*** Opening of Data supplied ***
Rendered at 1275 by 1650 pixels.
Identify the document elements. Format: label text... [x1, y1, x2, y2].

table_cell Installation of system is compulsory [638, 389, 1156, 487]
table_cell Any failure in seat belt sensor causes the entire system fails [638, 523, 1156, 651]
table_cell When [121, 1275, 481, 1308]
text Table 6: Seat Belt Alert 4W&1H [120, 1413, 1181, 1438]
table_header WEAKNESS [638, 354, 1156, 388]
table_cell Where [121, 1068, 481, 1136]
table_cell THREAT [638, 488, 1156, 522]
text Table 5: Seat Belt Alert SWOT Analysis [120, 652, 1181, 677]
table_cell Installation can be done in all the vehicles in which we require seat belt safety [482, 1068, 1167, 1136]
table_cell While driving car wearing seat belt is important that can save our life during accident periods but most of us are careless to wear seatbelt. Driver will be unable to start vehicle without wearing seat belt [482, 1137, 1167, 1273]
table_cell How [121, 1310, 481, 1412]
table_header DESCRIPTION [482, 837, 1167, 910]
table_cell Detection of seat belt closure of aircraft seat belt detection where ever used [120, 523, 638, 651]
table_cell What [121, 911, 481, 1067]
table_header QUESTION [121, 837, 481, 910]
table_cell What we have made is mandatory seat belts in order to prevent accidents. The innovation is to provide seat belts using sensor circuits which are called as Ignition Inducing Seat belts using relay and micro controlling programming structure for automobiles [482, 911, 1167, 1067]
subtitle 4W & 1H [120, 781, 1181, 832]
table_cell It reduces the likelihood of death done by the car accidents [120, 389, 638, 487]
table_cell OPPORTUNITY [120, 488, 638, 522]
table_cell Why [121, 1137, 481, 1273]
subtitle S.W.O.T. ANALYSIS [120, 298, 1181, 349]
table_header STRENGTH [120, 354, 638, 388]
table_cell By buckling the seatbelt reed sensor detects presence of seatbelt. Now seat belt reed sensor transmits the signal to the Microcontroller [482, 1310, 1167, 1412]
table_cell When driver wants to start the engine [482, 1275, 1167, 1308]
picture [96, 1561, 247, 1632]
*** Close of Data supplied ***
_Task prompt_.
Repeat each entry above exactly as it appears.

_Exercise response_.
Rendered at 1275 by 1650 pixels.
Identify the document elements. Format: label text... [x1, y1, x2, y2].

table_cell Installation of system is compulsory [638, 389, 1156, 487]
table_cell Any failure in seat belt sensor causes the entire system fails [638, 523, 1156, 651]
table_cell When [121, 1275, 481, 1308]
text Table 6: Seat Belt Alert 4W&1H [120, 1413, 1181, 1438]
table_header WEAKNESS [638, 354, 1156, 388]
table_cell Where [121, 1068, 481, 1136]
table_cell THREAT [638, 488, 1156, 522]
text Table 5: Seat Belt Alert SWOT Analysis [120, 652, 1181, 677]
table_cell Installation can be done in all the vehicles in which we require seat belt safety [482, 1068, 1167, 1136]
table_cell While driving car wearing seat belt is important that can save our life during accident periods but most of us are careless to wear seatbelt. Driver will be unable to start vehicle without wearing seat belt [482, 1137, 1167, 1273]
table_cell How [121, 1310, 481, 1412]
table_header DESCRIPTION [482, 837, 1167, 910]
table_cell Detection of seat belt closure of aircraft seat belt detection where ever used [120, 523, 638, 651]
table_cell What [121, 911, 481, 1067]
table_header QUESTION [121, 837, 481, 910]
table_cell What we have made is mandatory seat belts in order to prevent accidents. The innovation is to provide seat belts using sensor circuits which are called as Ignition Inducing Seat belts using relay and micro controlling programming structure for automobiles [482, 911, 1167, 1067]
subtitle 4W & 1H [120, 781, 1181, 832]
table_cell It reduces the likelihood of death done by the car accidents [120, 389, 638, 487]
table_cell OPPORTUNITY [120, 488, 638, 522]
table_cell Why [121, 1137, 481, 1273]
subtitle S.W.O.T. ANALYSIS [120, 298, 1181, 349]
table_header STRENGTH [120, 354, 638, 388]
table_cell By buckling the seatbelt reed sensor detects presence of seatbelt. Now seat belt reed sensor transmits the signal to the Microcontroller [482, 1310, 1167, 1412]
table_cell When driver wants to start the engine [482, 1275, 1167, 1308]
picture [96, 1561, 247, 1632]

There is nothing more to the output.